Troika Dialog Moscow Forum: Cyberspace and leadership
In the first of a series of blogs from the Troika Dialog Investment Forum in Moscow, the impact of social networks on Russia’s political outlook is discussed.
Easier and cheaper communication via social networks has facilitated the rapid spread of protest movements, but the underlying cause of unrest is a failure of expectations and a loss of hope, especially among young people, the conference heard.
Fixing that problem will take many years and will for a long time sustain the uncertainty that has affected global markets. Harsh clampdowns will not solve or even contain the problem: the genie is now out of the bottle. That “genie” is the fact that young people everywhere have grown up in a world that created unrealistic expectations of lifestyle and wealth.
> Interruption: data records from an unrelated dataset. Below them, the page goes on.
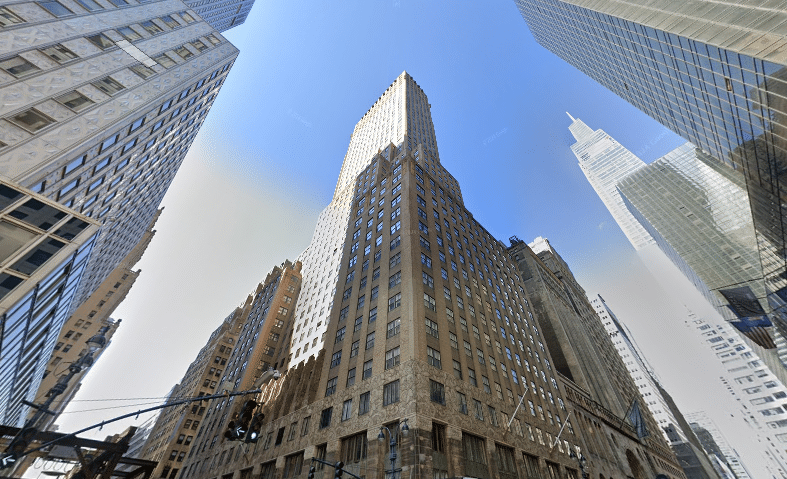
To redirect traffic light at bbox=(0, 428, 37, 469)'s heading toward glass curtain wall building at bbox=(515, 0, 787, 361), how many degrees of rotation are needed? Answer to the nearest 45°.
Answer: approximately 45° to its left

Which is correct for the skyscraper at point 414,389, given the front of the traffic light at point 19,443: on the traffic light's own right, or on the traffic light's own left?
on the traffic light's own left
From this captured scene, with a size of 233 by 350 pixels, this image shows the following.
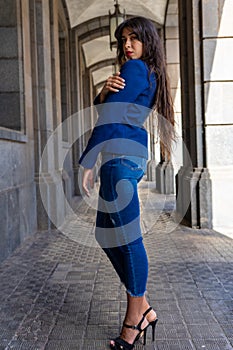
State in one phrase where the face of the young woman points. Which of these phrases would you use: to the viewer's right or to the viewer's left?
to the viewer's left

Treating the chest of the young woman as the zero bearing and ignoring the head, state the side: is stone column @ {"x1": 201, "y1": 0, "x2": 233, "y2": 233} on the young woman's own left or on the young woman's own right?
on the young woman's own right

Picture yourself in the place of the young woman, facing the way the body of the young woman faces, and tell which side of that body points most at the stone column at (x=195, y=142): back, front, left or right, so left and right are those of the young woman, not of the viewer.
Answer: right

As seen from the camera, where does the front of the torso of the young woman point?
to the viewer's left
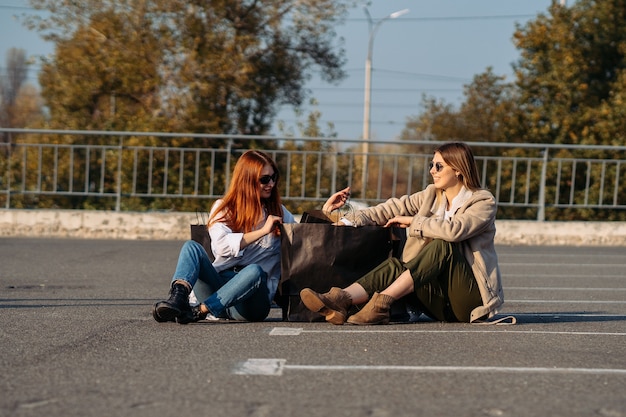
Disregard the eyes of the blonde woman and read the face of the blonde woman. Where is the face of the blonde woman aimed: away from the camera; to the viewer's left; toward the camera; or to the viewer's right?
to the viewer's left

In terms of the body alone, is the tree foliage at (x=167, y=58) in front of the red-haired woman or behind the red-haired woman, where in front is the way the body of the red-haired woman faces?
behind

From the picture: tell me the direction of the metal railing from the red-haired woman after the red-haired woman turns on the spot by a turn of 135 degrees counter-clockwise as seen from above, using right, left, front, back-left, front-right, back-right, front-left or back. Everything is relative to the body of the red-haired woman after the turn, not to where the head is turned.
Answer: front-left

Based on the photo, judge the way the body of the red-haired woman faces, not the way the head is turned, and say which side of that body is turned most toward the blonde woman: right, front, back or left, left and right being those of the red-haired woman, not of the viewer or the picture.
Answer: left

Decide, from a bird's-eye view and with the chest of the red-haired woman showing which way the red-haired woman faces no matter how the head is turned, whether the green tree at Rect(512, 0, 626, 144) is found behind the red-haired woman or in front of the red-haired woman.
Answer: behind

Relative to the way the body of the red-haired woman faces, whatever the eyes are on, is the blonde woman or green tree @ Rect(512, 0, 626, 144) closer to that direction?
the blonde woman

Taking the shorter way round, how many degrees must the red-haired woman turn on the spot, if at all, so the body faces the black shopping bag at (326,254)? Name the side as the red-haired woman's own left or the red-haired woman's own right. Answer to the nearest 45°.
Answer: approximately 90° to the red-haired woman's own left

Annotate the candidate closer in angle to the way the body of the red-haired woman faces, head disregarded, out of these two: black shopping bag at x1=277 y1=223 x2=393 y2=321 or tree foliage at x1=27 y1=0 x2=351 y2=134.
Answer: the black shopping bag

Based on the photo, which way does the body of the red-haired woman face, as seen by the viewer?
toward the camera
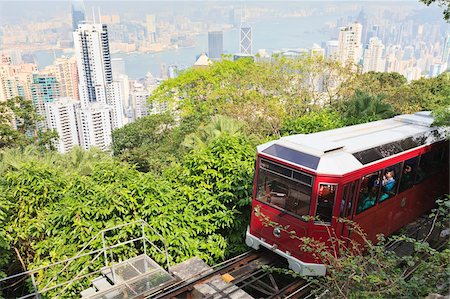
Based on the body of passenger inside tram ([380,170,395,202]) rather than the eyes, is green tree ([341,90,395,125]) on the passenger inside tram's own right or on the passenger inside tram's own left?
on the passenger inside tram's own right

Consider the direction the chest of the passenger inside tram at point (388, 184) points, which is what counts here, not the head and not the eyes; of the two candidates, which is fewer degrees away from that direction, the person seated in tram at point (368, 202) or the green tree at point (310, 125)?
the person seated in tram

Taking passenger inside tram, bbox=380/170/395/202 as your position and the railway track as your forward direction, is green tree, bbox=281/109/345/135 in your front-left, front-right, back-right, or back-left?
back-right

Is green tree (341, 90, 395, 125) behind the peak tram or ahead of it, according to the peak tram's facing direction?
behind

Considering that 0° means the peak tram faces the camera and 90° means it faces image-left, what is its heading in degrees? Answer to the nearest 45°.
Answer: approximately 45°

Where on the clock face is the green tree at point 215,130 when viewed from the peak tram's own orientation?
The green tree is roughly at 3 o'clock from the peak tram.

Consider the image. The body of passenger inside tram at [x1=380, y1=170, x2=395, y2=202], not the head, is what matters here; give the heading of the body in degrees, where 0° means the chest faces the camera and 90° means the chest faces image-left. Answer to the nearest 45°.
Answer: approximately 45°
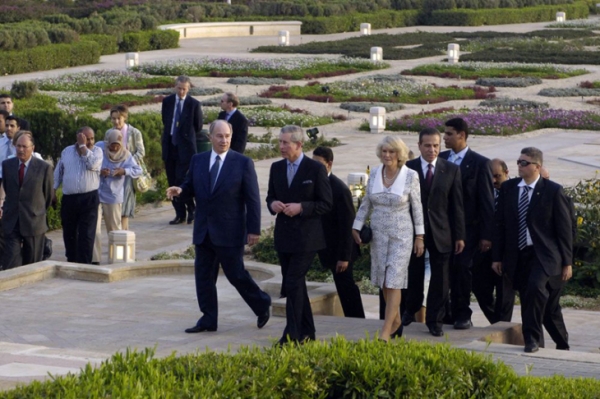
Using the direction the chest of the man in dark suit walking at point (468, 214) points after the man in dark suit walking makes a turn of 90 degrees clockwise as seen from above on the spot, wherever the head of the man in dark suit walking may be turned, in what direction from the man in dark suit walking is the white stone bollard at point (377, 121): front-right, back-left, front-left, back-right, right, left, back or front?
front-right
There are now significant levels of young unemployed who do not have the skill sets required to work in a global economy. Governments have to refocus on education and skill creation to help boost long-term economic growth. Panelists at the Forum agreed this may take decades to achieve and in the meantime, social pressures will remain and hamper economic growth.
Panelists also highlighted the lack of global political leadership. All countries appear to be floundering in terms of policy response. One of the major problems political leaders need to address is the widespread perception among populations of inequality and lack of fairness in the world. All agreed this is a major issue that will not be addressed without job creation.
Discussion also covered the role of state capitalism, and concluded this defunct strategy has been totally discredited. Countries such as Russia need major structural reforms to attract more foreign investment. The usual pattern in resource-rich countries where the few “steal” from the many, or the country borrows from its future, is no longer acceptable. Russia at least needs to attract foreign investment and improve its business environment.
Delegates were asked to identity where they thought instability might occur over the next two years. The result was Europe 53.7%, Russia 18.6%, China 14.1%, US 9% and India 5%. However, some believed Europe has a bedrock of both democracy and wealth which will sustain its social fabric, and China is more likely to experience instability because autocracies eventually become unsustainable as the middle class grows and becomes more demanding.